05-09-2006, 01:11 AM
Congrats!!! I go to the YWCA and I normally work out on the elliptical machine for 30 minutes and 30 minutes on the treadmill. I am planning on participating in water aerobics. Good Luck!:carrot: :carrot:
05-09-2006, 01:24 PM
Ask for an induction with one of the trainers and they should be able to set you a programme based on your current fitness level and your goals
05-09-2006, 07:42 PM
Yay for you! I love my YMCA, my family started a membership when I was about 12 and I liked it so much the Y was the first thing I thought of when looking for a gym membership here. I started out doing the elliptical and the machine weights, doing a full body weight workout and 30-45 min on the elliptical. I did that about twice a week, along with swimming laps and/or water aerobics 1-2 times a week.

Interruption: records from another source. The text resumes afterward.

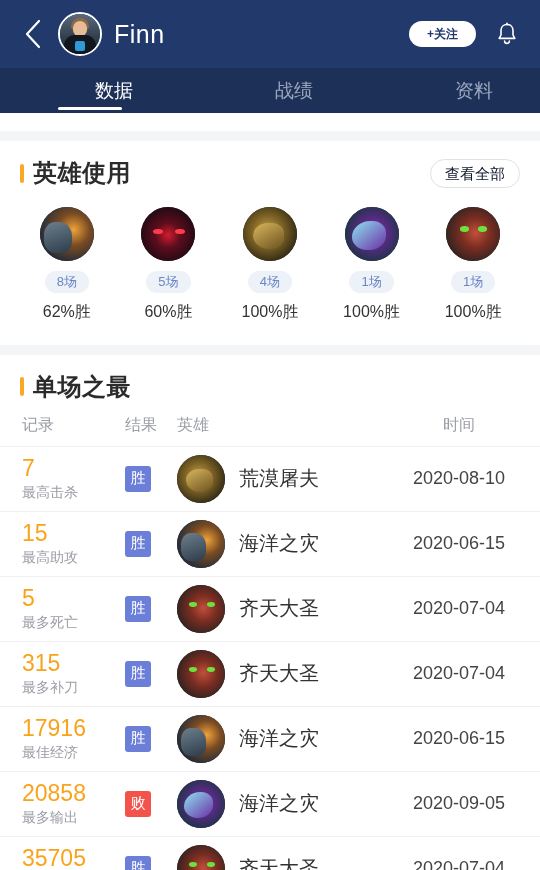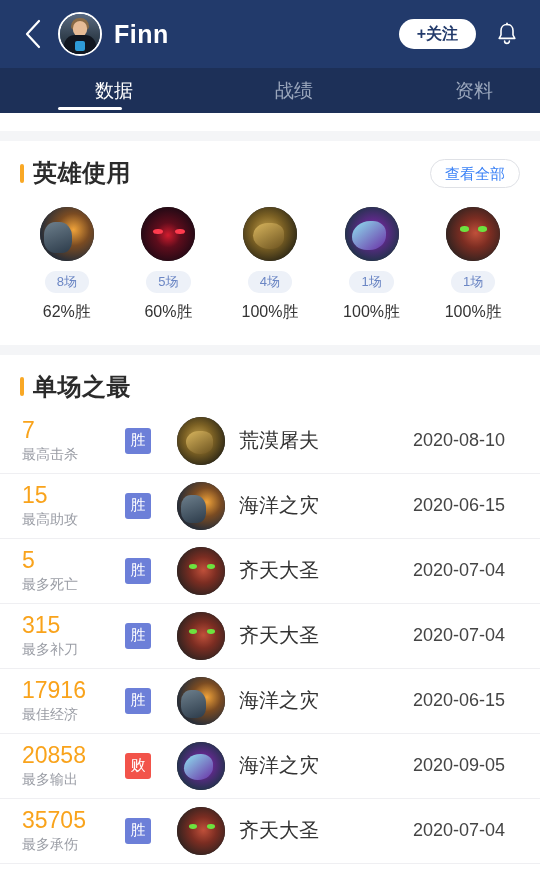--- a/index.html
+++ b/index.html
@@ -28,25 +28,25 @@
     background: #2b4a7d;
   }
   
   .av-bg { position:absolute; inset:0; background: linear-gradient(180deg,#5b6a80 0%, #33414f 55%, #1d2733 100%); }
   .av-hair { position:absolute; left:11px; top:4px; width:18px; height:12px; background:#8a6a45; border-radius:9px 9px 4px 4px; }
   .av-face { position:absolute; left:13px; top:7px; width:14px; height:15px; background:#e6bb96; border-radius:7px 7px 6px 6px; }
   .av-body { position:absolute; left:4px; top:21px; width:32px; height:22px; background:#11161f; border-radius:11px 11px 0 0; }
   .av-logo { position:absolute; left:15px; top:27px; width:10px; height:10px; background:#2e9bd6; border-radius:2px; }
   .username {
     color:#ffffff; font-size: 25px; margin-left: 12px; letter-spacing: .5px;
-    font-weight: 700; white-space: nowrap;
+    font-weight: 400; white-space: nowrap;
   }
   .spacer { flex: 1 1 auto; }
   .follow-btn {
-    background:#ffffff; color:#223A6B; font-size:16px; font-weight:700;
+    background:#ffffff; color:#223A6B; font-size:12px; font-weight:700;
     border-radius: 999px; padding: 7px 18px; line-height:1;
     white-space: nowrap; cursor:pointer; border: none;
     font-family: inherit;
   }
   .bell-icon { width: 34px; height: 34px; margin-left: 14px; display:flex;
     align-items:center; justify-content:center; cursor:pointer; }
 
   
   .tabbar {
     height: 45px; background:#1D3058; display:flex; align-items:stretch;
@@ -73,21 +73,21 @@
     position: relative;
   }
   .accent-bar {
     width: 4px; height: 19px; background:#F9A825; border-radius:2px;
     margin-right: 9px; flex:0 0 auto;
   }
   .section-title {
     font-size: 24px; font-weight: 700; color:#2B2B2B; letter-spacing:.5px;
   }
   .view-all {
-    margin-left: auto; border: 1px solid #DFE1E6; color:#3b82f6;
+    margin-left: auto; border: 1px solid #DFE1E6; color:#0f172a;
     font-size: 15px; border-radius: 999px; padding: 6px 14px; line-height: 1;
     background:#fff; cursor:pointer; font-family: inherit;
   }
 
   
   .heroes {
     display:flex; padding: 12px 16px 22px 16px; gap: 0;
   }
   .hero-cell {
     flex:1 1 0; display:flex; flex-direction:column; align-items:center;
@@ -249,20 +249,26 @@
   </div>
 
   <div class="gap-grey"></div>
 
   <div class="card">
     <div class="section-head">
       <span class="accent-bar"></span>
       <span class="section-title">单场之最</span>
     </div>
 
+    <div class="tbl-head">
+      <div class="col-rec">记录</div>
+      <div class="col-res">结果</div>
+      <div class="col-hero">英雄</div>
+      <div class="col-time">时间</div>
+    </div>
 
     <div class="row">
       <div class="rec-cell">
         <div class="rec-val">7</div>
         <div class="rec-lbl">最高击杀</div>
       </div>
       <div class="res-cell">
         <span class="badge win">胜</span>
       </div>
       <div class="hero-cell-row">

I got pretty bored with that quickly, I especially felt the weight machine routine to be repetitive and I just wasn’t seeing progress there like I wanted to after a few months (if you want you can read an exhaustive list of my old lifting routine here http://www.3fatchicks.com/forum/showthread.php?t=79712). When I started avoiding the gym and missed a few weeks here and there I knew I needed to change something. So I got lots of ideas and support here at 3fc and started trying lots of new things. I’m pretty good friends with the weight bench and dumbbells now and started going to yoga and pilates classes, got some rollerblades, I’ve ordered a stability ball, etc. I just try to add something new to my “workout repertoire” every so often to make sure I’m not getting bored and I challenge my body in new ways.
So my advice: get yourself started, get comfortable, and then be sure to shake it up and try new things! You might be very surprised at some of the activities you could do and enjoy. Have fun!